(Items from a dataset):
════════════════════

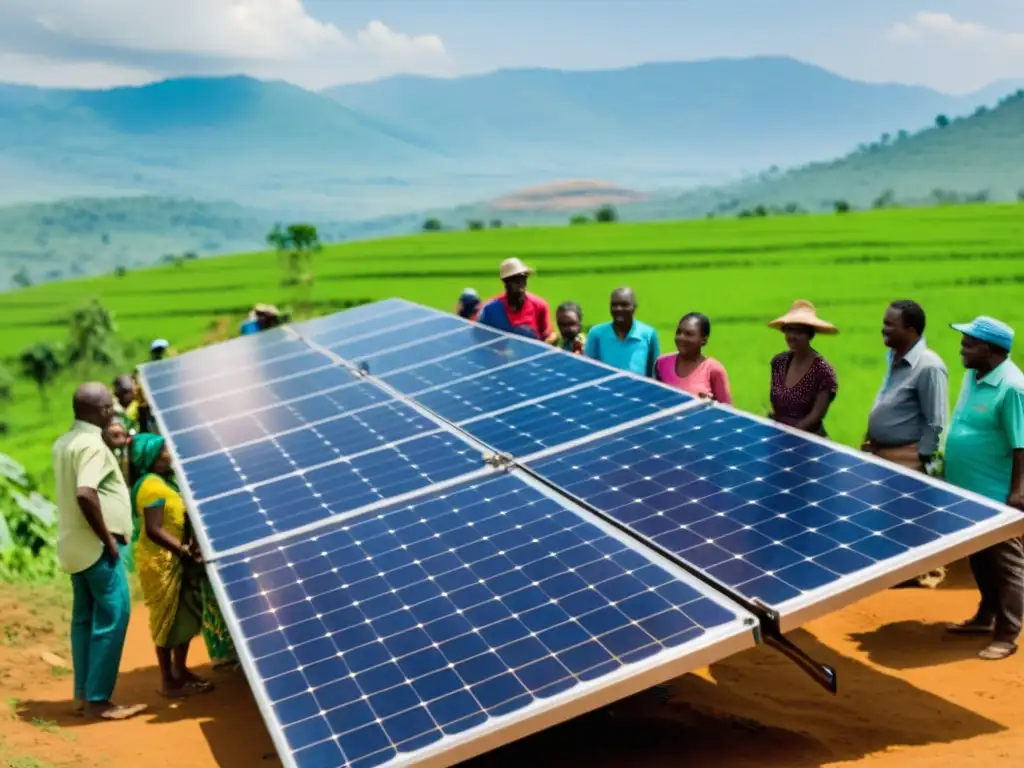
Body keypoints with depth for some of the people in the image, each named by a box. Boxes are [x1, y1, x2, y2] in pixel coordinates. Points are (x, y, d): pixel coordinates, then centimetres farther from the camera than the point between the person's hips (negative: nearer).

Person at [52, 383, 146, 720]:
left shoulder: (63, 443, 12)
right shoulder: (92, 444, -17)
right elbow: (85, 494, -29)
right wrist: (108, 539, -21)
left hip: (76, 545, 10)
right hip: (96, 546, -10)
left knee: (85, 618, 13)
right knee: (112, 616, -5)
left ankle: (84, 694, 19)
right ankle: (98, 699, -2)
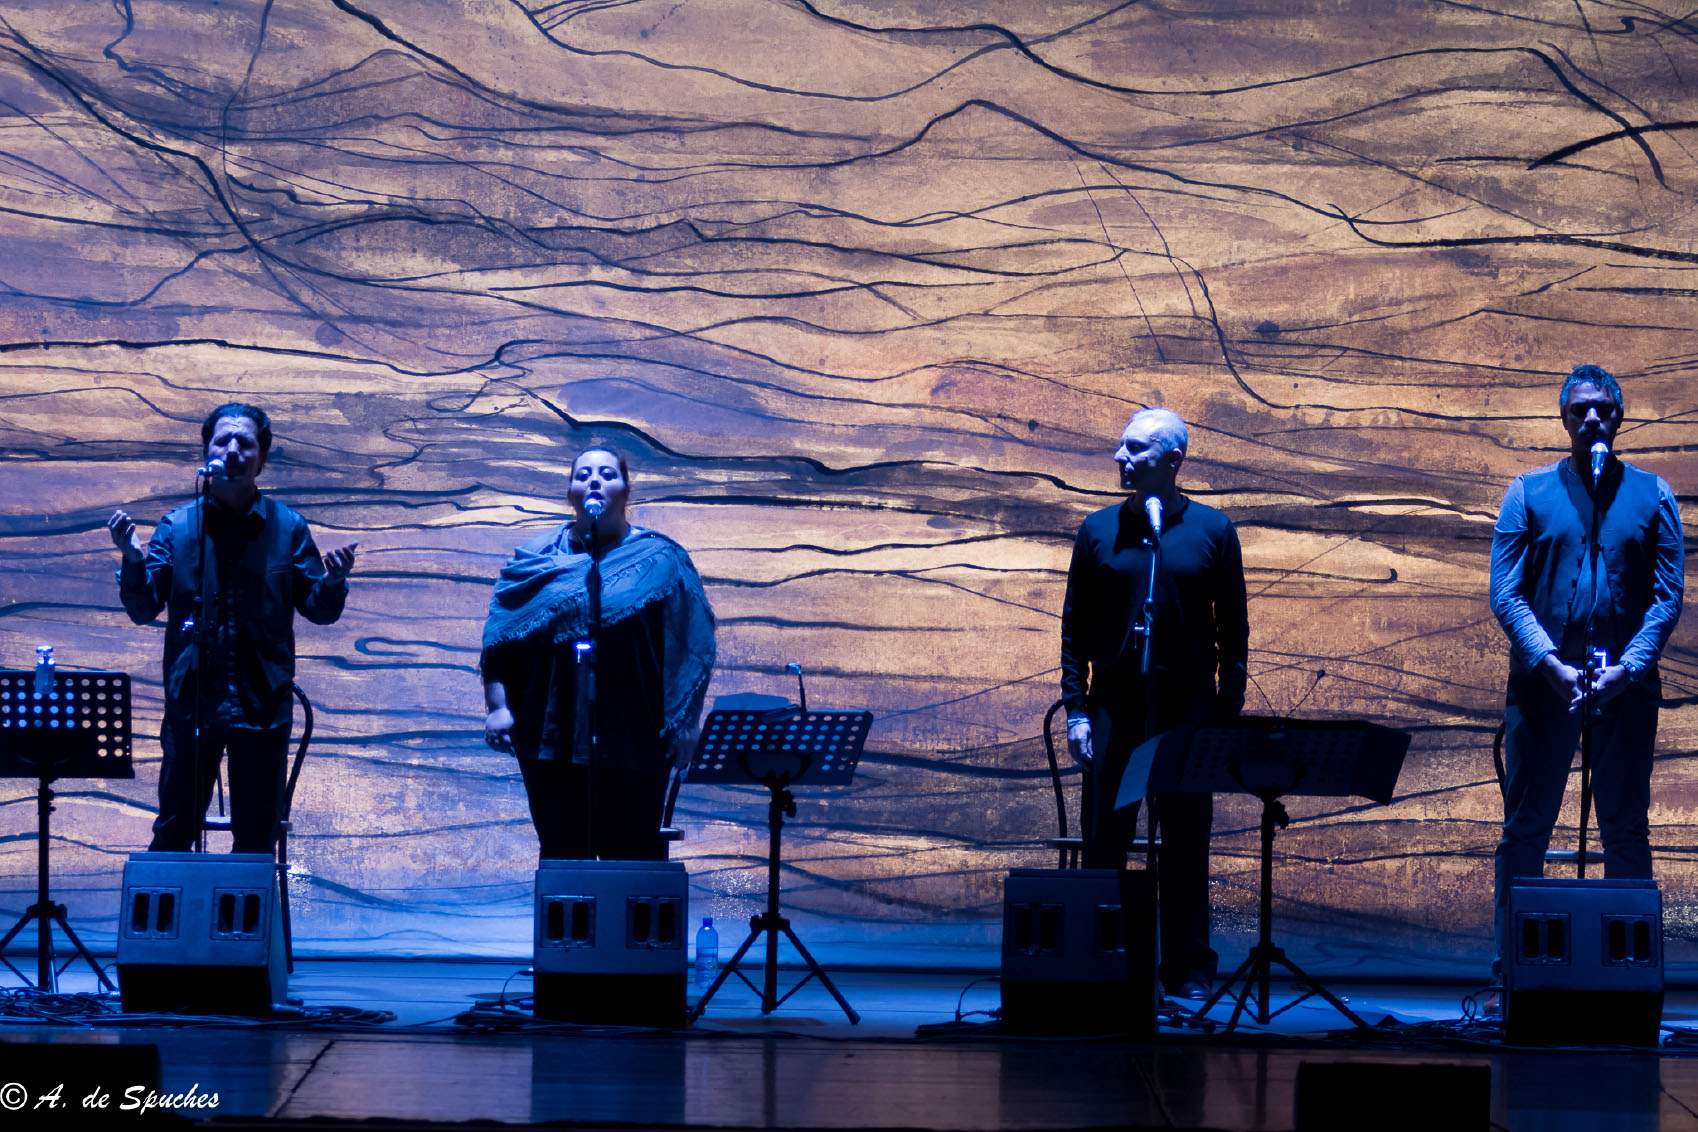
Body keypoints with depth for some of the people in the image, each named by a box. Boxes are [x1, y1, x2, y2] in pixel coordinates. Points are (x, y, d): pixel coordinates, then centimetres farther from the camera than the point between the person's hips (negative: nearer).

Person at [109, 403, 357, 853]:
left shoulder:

════════════════════

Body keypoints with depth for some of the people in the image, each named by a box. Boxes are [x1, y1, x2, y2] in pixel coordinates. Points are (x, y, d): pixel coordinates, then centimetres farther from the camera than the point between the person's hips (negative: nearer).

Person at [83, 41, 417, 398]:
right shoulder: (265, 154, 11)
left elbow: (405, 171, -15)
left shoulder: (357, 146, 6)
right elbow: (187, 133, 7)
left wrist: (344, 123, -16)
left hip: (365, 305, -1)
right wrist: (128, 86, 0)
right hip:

════════════════════

(Requirement): Please copy out each line of the data in which the word "left" occurs.

(Result):
left shoulder: (63, 443, 12)
left hip: (76, 545, 10)
left knee: (85, 618, 13)
left ankle: (84, 694, 19)
left shoulder:
left elbow: (405, 171, -15)
left shoulder: (357, 146, 6)
left wrist: (344, 123, -16)
left hip: (365, 305, -1)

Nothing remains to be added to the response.